Starmer’s Immigration Policies – The Crumbling State of English Universities and the Growing Need for Reassessment

Starmer’s Immigration Policies – The Crumbling State of English Universities and the Growing Need for Reassessment

By Freya Cushman

Across England, universities are facing the same perfect storm: financial pressures, cuts to staff and courses, and now looming changes to immigration policy. A recent Office for Students report found that 4 out of 10 universities are headed for a deficit. Can Starmer’s Labour deliver a viable future for English universities amid economic strain and immigration reform?

It was Monday, the 5th of May, when I was sitting in the former JCR of Somerville College discussing the recent report on university deficits with my tutor from last term and fellow coursemates. ‘Oxford and Cambridge will be the last bastions standing,’ my former tutor claimed. The prestige of the Oxford and Cambridge names will, it seems, undoubtedly continue to gather international interest and preserve  the status of these great institutions for many years to come. However, the outlook may not be as optimistic for universities outside of the hallowed Russell Group.

English universities face an uncertain future. Of the 270 institutions registered with the Office for Students, 117 were expected to be in deficit by the end of this summer.[1] The average Surplus/Deficit interim return stands at £351 million, up from £309 million in 2022-23. The increase in deficits across all providers makes for bleak reading.[2]

 

Immigration – Can We Afford to Lose International Students?

Whilst immigration is clearly a factor that may impact future deficits, the current situation has led to drastic cuts across the sector. This will have a long-term impact on how universities will be able to operate. Keele, Plymouth, Derby, Nottingham, Bournemouth, Bradford, Bedfordshire, Sheffield, Durham and Newcastle universities have announced cuts of 2,023 jobs between them.[3] This is clearly an unsustainable model for universities to continue with. Staff being cut reduces courses, limiting the choice of potential students, who could be put off from applying to some universities. If, for example, you achieved BBB at A Level (the average grades achieved by most students), you may face a future in which your desired course is no longer offered.[4] I have already discussed the issues surrounding History as an academic field, but if we continue merging schools and departments across the country, students may find their courses cut.[5] Such a scenario could see English universities understaffed, course-less, and unable to attract potential students. It could be a fiscal nightmare for them to continue down this road of chopping and merging courses.
::::
* **TASK SET**
1 – In the article on English universities, take the passage between "It was Monday, the" and "hallowed Russell Group.", inclusive, and rewrite it with "Somerville College" swapped for "Balliol College".
2 – According to the article on English universities, how many of the institutions registered with the Office for Students were expected to be in deficit by the end of this summer?

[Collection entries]
::::
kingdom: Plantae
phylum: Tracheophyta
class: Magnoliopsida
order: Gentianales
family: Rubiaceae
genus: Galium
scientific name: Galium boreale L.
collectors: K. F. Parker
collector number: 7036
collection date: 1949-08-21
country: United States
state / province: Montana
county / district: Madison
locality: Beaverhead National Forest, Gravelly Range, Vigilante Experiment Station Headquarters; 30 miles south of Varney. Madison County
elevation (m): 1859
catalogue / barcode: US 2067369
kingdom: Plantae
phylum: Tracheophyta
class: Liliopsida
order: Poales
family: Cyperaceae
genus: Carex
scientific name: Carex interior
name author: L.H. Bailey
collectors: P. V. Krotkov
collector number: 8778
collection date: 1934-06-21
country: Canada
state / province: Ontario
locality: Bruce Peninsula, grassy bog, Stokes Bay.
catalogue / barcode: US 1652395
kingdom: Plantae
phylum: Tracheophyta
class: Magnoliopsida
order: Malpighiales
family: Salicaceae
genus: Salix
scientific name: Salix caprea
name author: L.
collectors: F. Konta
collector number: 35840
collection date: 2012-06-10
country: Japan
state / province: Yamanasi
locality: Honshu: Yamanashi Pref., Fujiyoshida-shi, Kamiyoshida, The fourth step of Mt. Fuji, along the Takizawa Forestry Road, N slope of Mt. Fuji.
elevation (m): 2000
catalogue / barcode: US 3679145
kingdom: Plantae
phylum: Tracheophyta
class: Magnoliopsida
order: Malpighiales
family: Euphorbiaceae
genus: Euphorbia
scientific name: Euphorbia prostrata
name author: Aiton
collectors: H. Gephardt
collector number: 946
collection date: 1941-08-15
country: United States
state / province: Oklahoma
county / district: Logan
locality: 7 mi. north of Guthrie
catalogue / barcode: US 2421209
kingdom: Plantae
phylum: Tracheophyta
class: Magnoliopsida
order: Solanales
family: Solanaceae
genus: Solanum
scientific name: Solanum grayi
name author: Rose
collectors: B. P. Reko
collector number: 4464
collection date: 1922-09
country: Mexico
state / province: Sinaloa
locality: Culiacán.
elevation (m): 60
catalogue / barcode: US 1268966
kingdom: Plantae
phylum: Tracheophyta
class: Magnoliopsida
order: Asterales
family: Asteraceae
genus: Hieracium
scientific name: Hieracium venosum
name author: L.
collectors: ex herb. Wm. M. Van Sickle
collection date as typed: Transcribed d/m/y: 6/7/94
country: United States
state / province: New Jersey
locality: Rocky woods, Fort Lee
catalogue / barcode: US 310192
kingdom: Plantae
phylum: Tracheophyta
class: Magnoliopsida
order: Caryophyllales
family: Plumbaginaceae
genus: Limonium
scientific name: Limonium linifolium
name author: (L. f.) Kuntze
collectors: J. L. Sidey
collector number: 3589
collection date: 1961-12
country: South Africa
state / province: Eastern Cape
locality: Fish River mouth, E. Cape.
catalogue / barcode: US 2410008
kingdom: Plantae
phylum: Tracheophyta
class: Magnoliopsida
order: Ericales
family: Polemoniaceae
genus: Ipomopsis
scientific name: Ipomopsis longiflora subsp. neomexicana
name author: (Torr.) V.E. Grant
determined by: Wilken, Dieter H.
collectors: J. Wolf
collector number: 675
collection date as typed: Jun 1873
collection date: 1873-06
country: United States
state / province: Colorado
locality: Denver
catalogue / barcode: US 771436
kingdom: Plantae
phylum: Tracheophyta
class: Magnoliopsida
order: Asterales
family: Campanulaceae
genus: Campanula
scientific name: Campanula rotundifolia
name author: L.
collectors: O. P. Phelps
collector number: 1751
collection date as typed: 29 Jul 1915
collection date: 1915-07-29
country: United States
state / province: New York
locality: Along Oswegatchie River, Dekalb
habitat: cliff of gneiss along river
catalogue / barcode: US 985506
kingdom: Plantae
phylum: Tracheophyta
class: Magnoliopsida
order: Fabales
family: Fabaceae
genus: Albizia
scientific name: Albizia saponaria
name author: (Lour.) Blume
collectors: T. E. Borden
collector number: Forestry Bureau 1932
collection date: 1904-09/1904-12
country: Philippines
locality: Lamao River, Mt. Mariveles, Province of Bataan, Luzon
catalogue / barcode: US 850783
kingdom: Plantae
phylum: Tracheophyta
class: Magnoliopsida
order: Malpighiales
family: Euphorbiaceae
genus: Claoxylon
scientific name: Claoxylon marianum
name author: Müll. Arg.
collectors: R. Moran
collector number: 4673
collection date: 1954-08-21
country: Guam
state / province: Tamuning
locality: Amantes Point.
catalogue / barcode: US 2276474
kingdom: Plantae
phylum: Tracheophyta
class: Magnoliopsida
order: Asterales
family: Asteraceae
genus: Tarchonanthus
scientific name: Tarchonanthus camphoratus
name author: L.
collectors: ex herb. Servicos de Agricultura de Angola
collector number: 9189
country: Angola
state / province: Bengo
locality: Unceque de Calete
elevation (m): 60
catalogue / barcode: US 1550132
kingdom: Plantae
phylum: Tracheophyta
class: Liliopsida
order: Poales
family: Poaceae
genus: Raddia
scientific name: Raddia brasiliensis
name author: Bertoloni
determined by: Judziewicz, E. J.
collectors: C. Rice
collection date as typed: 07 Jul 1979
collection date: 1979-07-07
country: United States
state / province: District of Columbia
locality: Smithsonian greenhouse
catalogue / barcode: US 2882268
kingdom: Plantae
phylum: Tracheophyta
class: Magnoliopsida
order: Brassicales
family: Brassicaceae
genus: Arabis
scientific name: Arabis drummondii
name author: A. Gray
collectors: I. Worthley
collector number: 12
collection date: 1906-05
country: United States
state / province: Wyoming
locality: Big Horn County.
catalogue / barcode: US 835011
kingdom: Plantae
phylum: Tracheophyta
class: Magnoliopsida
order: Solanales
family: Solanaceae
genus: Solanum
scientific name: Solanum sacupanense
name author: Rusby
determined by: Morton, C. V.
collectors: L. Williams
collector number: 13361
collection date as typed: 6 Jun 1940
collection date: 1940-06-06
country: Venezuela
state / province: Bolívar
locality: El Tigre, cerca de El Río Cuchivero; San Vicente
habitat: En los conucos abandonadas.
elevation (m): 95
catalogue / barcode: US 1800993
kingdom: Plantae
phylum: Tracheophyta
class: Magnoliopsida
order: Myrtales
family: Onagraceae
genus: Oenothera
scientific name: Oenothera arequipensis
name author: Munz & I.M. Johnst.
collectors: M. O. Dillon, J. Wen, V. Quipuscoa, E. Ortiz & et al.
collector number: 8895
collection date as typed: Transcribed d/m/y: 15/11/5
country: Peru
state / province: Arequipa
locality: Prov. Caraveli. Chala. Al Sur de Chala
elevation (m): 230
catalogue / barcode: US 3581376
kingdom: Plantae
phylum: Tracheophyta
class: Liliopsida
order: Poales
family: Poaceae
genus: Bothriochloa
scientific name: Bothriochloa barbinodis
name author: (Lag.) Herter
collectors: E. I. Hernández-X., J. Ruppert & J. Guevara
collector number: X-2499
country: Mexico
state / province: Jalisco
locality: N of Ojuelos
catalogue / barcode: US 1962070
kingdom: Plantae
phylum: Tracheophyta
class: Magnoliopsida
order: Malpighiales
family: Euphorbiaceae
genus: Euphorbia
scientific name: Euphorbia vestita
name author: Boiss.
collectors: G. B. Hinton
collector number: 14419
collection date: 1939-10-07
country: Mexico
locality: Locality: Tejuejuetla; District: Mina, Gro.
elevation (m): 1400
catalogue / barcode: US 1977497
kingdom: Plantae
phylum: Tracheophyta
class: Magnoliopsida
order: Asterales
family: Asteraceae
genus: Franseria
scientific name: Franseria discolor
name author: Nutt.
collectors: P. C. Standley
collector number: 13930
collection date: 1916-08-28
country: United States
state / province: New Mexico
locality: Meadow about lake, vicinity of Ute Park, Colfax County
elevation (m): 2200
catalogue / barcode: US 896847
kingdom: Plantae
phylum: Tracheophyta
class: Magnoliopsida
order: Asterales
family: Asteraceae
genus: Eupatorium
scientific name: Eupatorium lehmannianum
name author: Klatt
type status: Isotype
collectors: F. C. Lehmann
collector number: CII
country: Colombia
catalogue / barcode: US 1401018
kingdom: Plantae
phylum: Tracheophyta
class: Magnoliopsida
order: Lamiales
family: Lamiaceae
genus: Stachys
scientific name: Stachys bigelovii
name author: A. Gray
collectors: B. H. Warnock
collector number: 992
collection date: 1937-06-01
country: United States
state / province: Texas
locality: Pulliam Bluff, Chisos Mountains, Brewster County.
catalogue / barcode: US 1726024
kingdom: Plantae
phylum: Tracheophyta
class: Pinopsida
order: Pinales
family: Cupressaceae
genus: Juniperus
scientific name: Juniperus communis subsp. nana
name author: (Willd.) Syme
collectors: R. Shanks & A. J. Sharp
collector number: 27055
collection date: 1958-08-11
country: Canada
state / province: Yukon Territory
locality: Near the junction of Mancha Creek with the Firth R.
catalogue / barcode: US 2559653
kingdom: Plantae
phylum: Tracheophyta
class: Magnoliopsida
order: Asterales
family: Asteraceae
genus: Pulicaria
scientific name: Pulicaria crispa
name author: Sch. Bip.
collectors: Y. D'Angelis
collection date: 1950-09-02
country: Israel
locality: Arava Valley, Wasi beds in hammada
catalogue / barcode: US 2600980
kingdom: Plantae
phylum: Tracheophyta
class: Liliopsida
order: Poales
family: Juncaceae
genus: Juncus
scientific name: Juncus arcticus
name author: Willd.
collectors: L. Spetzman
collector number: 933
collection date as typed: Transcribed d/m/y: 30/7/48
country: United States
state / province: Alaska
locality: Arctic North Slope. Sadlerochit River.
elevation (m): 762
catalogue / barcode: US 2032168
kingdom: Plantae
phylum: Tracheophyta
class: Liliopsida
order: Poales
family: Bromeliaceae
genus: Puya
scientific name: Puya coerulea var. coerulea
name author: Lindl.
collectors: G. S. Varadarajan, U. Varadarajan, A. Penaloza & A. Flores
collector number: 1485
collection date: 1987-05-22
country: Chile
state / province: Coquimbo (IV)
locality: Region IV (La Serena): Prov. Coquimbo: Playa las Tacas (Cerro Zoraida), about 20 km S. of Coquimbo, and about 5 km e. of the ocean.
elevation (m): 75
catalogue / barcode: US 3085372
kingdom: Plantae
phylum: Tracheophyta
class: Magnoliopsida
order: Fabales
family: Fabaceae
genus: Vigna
::::
* **THE RESPONSES**
1 –
It was Monday, the 5th of May, when I was sitting in the former JCR of Balliol College discussing the recent report on university deficits with my tutor from last term and fellow coursemates. ‘Oxford and Cambridge will be the last bastions standing,’ my former tutor claimed. The prestige of the Oxford and Cambridge names will, it seems, undoubtedly continue to gather international interest and preserve  the status of these great institutions for many years to come. However, the outlook may not be as optimistic for universities outside of the hallowed Russell Group.

2 – 117 of the 270 registered institutions.